▸ Recorded data
★ ★ ★ ★ ★ ★ ★

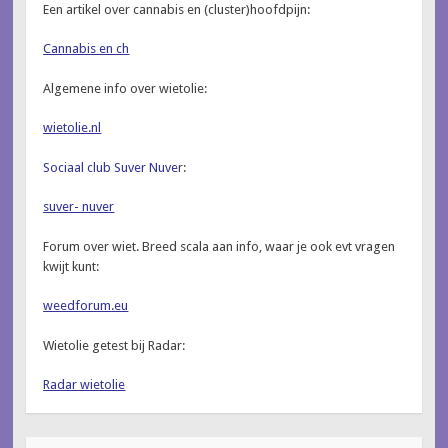
Een artikel over cannabis en (cluster)hoofdpijn:
Cannabis en ch
Algemene info over wietolie:
wietolie.nl
Sociaal club Suver Nuve
r:
suver- nuver
Forum over wiet. Breed scala aan info, waar je ook evt vragen
kwijt kunt:
weedforum.eu
Wietolie getest bij Radar:
Radar wietolie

★ ★ ★ ★ ★ ★ ★

▸ Task objective
The required output is the exact run of lines from the one with "Algemene info over" through the final line of the entries.

▸ Solution to this task
Algemene info over wietolie:
wietolie.nl
Sociaal club Suver Nuve
r:
suver- nuver
Forum over wiet. Breed scala aan info, waar je ook evt vragen
kwijt kunt:
weedforum.eu
Wietolie getest bij Radar:
Radar wietolie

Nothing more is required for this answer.